_WHAT IS REQUIRED_:
Please return every line of the items below unchanged, with the same wording and line breaks.

_DATASET RECORDS_:

______________________________

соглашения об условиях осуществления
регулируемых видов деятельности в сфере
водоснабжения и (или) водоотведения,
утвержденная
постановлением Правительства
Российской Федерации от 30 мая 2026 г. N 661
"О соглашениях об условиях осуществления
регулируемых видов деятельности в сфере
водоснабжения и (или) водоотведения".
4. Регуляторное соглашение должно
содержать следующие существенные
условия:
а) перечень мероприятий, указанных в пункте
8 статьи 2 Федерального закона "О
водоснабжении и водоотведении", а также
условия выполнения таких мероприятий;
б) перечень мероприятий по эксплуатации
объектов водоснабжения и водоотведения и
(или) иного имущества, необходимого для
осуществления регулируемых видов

______________________________

_FINISHED TASK_:
соглашения об условиях осуществления
регулируемых видов деятельности в сфере
водоснабжения и (или) водоотведения,
утвержденная
постановлением Правительства
Российской Федерации от 30 мая 2026 г. N 661
"О соглашениях об условиях осуществления
регулируемых видов деятельности в сфере
водоснабжения и (или) водоотведения".
4. Регуляторное соглашение должно
содержать следующие существенные
условия:
а) перечень мероприятий, указанных в пункте
8 статьи 2 Федерального закона "О
водоснабжении и водоотведении", а также
условия выполнения таких мероприятий;
б) перечень мероприятий по эксплуатации
объектов водоснабжения и водоотведения и
(или) иного имущества, необходимого для
осуществления регулируемых видов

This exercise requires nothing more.